EXERCISE REQUIREMENTS: Every entry is to be restated exactly; pictures are not part of the copy.
+++ EXCERPTED RECORDS
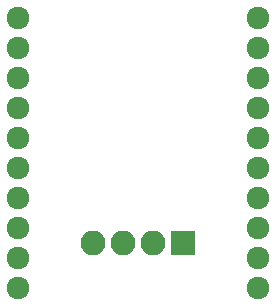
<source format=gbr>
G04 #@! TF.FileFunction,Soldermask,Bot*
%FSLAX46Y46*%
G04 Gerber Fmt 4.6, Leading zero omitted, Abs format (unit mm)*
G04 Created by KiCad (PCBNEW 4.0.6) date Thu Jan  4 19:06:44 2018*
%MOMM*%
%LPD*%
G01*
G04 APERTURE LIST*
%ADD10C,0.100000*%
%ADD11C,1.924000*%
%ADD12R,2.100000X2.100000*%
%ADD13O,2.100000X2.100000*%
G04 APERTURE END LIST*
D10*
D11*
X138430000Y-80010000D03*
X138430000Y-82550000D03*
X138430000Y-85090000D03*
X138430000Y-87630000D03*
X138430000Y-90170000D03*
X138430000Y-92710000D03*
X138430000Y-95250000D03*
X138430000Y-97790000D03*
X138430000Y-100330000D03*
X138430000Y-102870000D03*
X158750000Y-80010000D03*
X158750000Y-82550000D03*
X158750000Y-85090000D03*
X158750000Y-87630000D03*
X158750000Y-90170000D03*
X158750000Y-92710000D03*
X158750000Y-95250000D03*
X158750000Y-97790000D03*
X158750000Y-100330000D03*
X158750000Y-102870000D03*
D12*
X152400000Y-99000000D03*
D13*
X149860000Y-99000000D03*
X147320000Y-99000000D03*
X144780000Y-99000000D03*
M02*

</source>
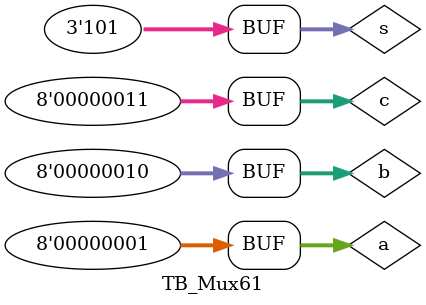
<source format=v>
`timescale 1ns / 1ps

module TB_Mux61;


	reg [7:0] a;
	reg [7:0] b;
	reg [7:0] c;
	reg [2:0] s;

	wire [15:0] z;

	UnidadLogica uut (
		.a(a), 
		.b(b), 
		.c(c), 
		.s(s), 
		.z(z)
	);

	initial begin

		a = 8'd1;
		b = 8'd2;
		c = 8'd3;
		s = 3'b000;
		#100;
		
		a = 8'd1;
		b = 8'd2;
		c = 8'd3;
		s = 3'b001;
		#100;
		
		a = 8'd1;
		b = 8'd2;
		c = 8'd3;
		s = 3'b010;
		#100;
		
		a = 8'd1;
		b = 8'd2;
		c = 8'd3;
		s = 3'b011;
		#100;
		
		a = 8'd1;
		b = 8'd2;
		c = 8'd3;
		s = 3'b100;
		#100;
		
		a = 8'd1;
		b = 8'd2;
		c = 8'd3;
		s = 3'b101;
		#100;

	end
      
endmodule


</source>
++++++
ANSWER SPACE:
<source format=gbr>
G04 #@! TF.FileFunction,Soldermask,Bot*
%FSLAX46Y46*%
G04 Gerber Fmt 4.6, Leading zero omitted, Abs format (unit mm)*
G04 Created by KiCad (PCBNEW 4.0.6) date Thu Jan  4 19:06:44 2018*
%MOMM*%
%LPD*%
G01*
G04 APERTURE LIST*
%ADD10C,0.100000*%
%ADD11C,1.924000*%
%ADD12R,2.100000X2.100000*%
%ADD13O,2.100000X2.100000*%
G04 APERTURE END LIST*
D10*
D11*
X138430000Y-80010000D03*
X138430000Y-82550000D03*
X138430000Y-85090000D03*
X138430000Y-87630000D03*
X138430000Y-90170000D03*
X138430000Y-92710000D03*
X138430000Y-95250000D03*
X138430000Y-97790000D03*
X138430000Y-100330000D03*
X138430000Y-102870000D03*
X158750000Y-80010000D03*
X158750000Y-82550000D03*
X158750000Y-85090000D03*
X158750000Y-87630000D03*
X158750000Y-90170000D03*
X158750000Y-92710000D03*
X158750000Y-95250000D03*
X158750000Y-97790000D03*
X158750000Y-100330000D03*
X158750000Y-102870000D03*
D12*
X152400000Y-99000000D03*
D13*
X149860000Y-99000000D03*
X147320000Y-99000000D03*
X144780000Y-99000000D03*
M02*

</source>
<source format=v>
`timescale 1ns / 1ps

module TB_Mux61;


	reg [7:0] a;
	reg [7:0] b;
	reg [7:0] c;
	reg [2:0] s;

	wire [15:0] z;

	UnidadLogica uut (
		.a(a), 
		.b(b), 
		.c(c), 
		.s(s), 
		.z(z)
	);

	initial begin

		a = 8'd1;
		b = 8'd2;
		c = 8'd3;
		s = 3'b000;
		#100;
		
		a = 8'd1;
		b = 8'd2;
		c = 8'd3;
		s = 3'b001;
		#100;
		
		a = 8'd1;
		b = 8'd2;
		c = 8'd3;
		s = 3'b010;
		#100;
		
		a = 8'd1;
		b = 8'd2;
		c = 8'd3;
		s = 3'b011;
		#100;
		
		a = 8'd1;
		b = 8'd2;
		c = 8'd3;
		s = 3'b100;
		#100;
		
		a = 8'd1;
		b = 8'd2;
		c = 8'd3;
		s = 3'b101;
		#100;

	end
      
endmodule


</source>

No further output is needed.